- Born: Guillén Peraza de Ayala y Rojas c. 1488 Sevilla
- Died: 1565 (77 years old) Madrid
- Other name: Guillén Peraza de Ayala
- Occupations: Count, Territorial lord
- Title: First Count of La Gomera and Lord of El Hierro
- Predecessor: Beatriz de Bobadilla y Ulloa-Ossorio
- Spouse: Beatriz Fernández de Saavedra
- Children: Catalina Peraza de Ayala y Saavedra
- Parent(s): Hernán Peraza The Younger and Beatriz de Bobadilla y Ulloa/Ossorio
- Family: Peraza family

= Guillén Peraza de Ayala =

Spanish Count and Lord

Guillén Peraza de Ayala y Rojas (1488-1565) was a Spanish nobleman and ruler of La Gomera and El Hierro in the Canary Islands.

==Biography==

Guillén Peraza was born in 1488 in Seville as a member of the Peraza family that was influential in the early history and conquest of the Canary Islands.

His father was Hernán Peraza the Younger, Lord of La Gomera, El Hierro, Fuerteventura, and Lanzarote. His mother was Beatriz de Bobadilla y Ulloa of the prominent Bobadilla family.

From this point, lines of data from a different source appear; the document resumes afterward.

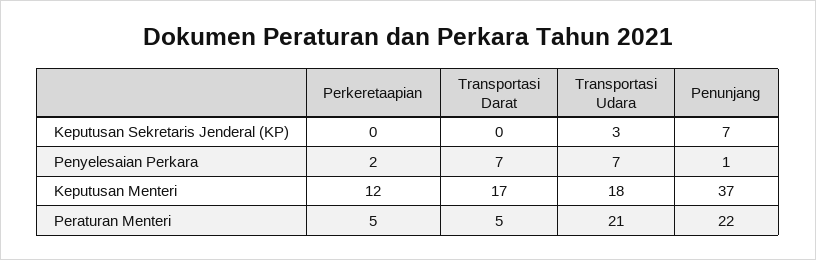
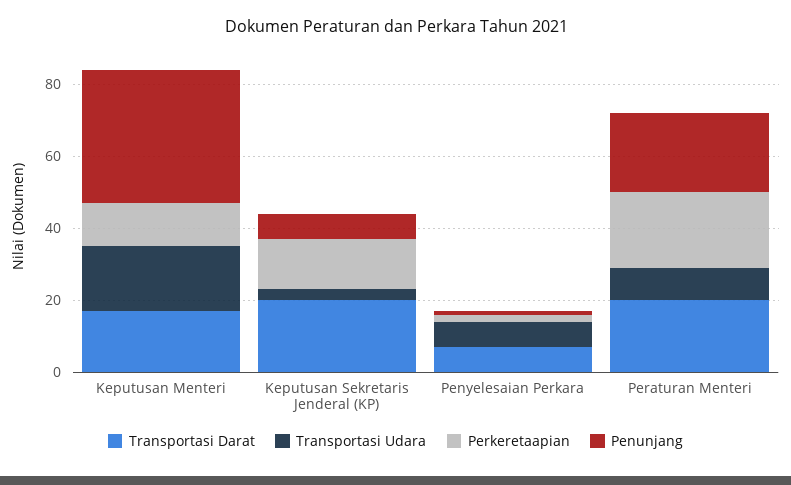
  {
    "Perkeretaapian": {
-     "Keputusan Sekretaris Jenderal (KP)": 0,
+     "Keputusan Sekretaris Jenderal (KP)": 15,
      "Penyelesaian Perkara": 2,
      "Keputusan Menteri": 12,
-     "Peraturan Menteri": 5
+     "Peraturan Menteri": 20
    },
    "Transportasi Darat": {
-     "Keputusan Sekretaris Jenderal (KP)": 0,
+     "Keputusan Sekretaris Jenderal (KP)": 20,
      "Penyelesaian Perkara": 7,
      "Keputusan Menteri": 17,
-     "Peraturan Menteri": 5
+     "Peraturan Menteri": 20
    },
    "Transportasi Udara": {
      "Keputusan Sekretaris Jenderal (KP)": 3,
      "Penyelesaian Perkara": 7,
      "Keputusan Menteri": 18,
-     "Peraturan Menteri": 21
+     "Peraturan Menteri": 10
    },
    "Penunjang": {
      "Keputusan Sekretaris Jenderal (KP)": 7,
      "Penyelesaian Perkara": 1,
      "Keputusan Menteri": 37,
      "Peraturan Menteri": 22
    }
  }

Through his high-level family contacts, he was elevated from the title of territorial lord to the first Count of La Gomera in 1515 by Queen Joanna and Emperor Carlos V. He also retained the title of Lord of El Hierro.

==Personal life==

Peraza married Beatriz Fernández de Saavedra in 1514 and the couple had one child together, a daughter, Catalina Peraza de Ayala y Saavedra the same year. He had a son Baltazar who died in Peru in 1556.

He died in June 1565 in Madrid at the age of 77.